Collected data
=== Begin Enclosure ===
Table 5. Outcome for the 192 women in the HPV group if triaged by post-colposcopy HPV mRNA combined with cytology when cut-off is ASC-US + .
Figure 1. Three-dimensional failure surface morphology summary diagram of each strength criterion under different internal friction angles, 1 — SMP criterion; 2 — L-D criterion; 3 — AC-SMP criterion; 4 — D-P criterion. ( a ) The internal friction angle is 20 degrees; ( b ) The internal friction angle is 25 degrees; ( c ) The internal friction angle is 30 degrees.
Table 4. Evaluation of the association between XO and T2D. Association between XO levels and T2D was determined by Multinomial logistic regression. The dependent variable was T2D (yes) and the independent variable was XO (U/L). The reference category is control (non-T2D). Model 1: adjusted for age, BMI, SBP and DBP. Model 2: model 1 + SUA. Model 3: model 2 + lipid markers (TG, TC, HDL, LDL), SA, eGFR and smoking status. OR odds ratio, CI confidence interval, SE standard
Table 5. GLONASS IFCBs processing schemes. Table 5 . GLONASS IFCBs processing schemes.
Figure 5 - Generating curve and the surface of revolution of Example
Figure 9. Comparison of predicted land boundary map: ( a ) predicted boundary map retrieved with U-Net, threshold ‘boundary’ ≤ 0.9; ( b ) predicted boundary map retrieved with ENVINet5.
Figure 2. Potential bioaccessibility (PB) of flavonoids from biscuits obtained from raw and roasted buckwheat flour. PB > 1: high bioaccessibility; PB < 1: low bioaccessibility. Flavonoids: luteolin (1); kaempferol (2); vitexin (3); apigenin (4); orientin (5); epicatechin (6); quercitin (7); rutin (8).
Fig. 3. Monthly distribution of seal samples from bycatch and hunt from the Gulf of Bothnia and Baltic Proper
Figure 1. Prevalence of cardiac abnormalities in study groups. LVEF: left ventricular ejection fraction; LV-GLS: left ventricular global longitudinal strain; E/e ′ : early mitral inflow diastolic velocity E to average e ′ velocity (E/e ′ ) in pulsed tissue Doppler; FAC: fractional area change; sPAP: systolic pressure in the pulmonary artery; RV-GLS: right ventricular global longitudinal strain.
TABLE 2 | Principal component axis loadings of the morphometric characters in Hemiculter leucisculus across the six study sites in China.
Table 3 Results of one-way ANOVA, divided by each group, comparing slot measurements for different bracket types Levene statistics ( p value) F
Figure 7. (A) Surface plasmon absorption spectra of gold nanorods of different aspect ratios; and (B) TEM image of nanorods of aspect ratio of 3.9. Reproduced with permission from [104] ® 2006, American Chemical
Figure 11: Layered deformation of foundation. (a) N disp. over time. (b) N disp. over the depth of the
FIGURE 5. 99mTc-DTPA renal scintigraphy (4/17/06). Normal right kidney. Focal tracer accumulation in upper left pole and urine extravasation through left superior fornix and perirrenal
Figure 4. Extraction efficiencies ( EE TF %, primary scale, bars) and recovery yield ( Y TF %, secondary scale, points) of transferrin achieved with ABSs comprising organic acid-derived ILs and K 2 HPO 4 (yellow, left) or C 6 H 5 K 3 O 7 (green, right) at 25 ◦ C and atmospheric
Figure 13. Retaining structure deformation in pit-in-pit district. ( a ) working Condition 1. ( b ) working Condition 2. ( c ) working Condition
=== End Enclosure ===
*Work item*. Of all the lines in the data, count those that contain "deformation" and give that figure with nothing else.

*Answer box*. 2